Directions: Could you give the stretch of data from the line containing "Image attached. Find" through the end of the data as a numbered list, with blank lines left out?

'''

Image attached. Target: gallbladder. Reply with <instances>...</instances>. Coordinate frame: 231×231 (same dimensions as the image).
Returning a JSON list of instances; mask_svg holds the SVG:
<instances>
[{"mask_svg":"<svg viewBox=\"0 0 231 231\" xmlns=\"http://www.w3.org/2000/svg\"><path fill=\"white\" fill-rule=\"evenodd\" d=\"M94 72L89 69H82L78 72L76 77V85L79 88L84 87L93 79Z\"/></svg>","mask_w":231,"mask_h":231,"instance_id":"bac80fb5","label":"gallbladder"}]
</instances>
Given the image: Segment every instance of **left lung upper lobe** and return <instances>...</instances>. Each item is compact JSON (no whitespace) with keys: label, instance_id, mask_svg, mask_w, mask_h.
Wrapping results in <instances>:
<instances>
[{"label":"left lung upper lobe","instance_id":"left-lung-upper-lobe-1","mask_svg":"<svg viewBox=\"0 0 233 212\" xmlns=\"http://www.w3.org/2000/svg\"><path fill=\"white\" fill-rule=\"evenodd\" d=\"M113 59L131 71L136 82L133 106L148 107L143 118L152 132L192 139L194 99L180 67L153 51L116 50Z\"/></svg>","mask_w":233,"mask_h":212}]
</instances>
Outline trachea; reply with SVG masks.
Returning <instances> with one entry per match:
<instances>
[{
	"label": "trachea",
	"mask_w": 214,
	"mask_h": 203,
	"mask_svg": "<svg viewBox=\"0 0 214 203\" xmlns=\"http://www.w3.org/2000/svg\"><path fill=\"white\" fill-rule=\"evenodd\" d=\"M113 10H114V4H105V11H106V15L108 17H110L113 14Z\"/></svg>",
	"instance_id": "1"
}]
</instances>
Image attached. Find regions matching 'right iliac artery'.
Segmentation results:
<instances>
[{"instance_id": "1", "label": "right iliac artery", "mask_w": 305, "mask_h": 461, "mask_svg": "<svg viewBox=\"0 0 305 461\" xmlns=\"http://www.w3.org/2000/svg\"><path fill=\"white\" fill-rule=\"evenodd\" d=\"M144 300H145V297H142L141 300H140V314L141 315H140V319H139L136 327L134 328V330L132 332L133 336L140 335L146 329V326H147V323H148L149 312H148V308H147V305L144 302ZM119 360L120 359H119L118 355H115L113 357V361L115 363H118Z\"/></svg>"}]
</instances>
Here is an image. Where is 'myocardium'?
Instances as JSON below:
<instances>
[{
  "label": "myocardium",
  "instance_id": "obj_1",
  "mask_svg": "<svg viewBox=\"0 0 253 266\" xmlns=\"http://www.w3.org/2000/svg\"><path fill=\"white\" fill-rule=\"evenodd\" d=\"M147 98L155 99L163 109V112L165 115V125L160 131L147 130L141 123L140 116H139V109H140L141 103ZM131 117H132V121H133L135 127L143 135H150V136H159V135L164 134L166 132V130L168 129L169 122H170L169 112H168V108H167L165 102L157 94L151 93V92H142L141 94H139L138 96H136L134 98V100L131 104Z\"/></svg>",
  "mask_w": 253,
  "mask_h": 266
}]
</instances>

'''

Answer to this exercise:
1. Image attached. Find regions matching 'right iliac artery'.
2. Segmentation results:
3. <instances>
4. [{"instance_id": "1", "label": "right iliac artery", "mask_w": 305, "mask_h": 461, "mask_svg": "<svg viewBox=\"0 0 305 461\" xmlns=\"http://www.w3.org/2000/svg\"><path fill=\"white\" fill-rule=\"evenodd\" d=\"M144 300H145V297H142L141 300H140V314L141 315H140V319H139L136 327L134 328V330L132 332L133 336L140 335L146 329V326H147V323H148L149 312H148V308H147V305L144 302ZM119 360L120 359H119L118 355H115L113 357V361L115 363H118Z\"/></svg>"}]
5. </instances>
6. Here is an image. Where is 'myocardium'?
7. Instances as JSON below:
8. <instances>
9. [{
10.   "label": "myocardium",
11.   "instance_id": "obj_1",
12.   "mask_svg": "<svg viewBox=\"0 0 253 266\" xmlns=\"http://www.w3.org/2000/svg\"><path fill=\"white\" fill-rule=\"evenodd\" d=\"M147 98L155 99L163 109V112L165 115V125L160 131L147 130L141 123L140 116H139V109H140L141 103ZM131 117H132V121H133L135 127L143 135H150V136H159V135L164 134L166 132V130L168 129L169 122H170L169 112H168V108H167L165 102L157 94L151 93V92H142L141 94H139L138 96H136L134 98V100L131 104Z\"/></svg>",
13.   "mask_w": 253,
14.   "mask_h": 266
15. }]
16. </instances>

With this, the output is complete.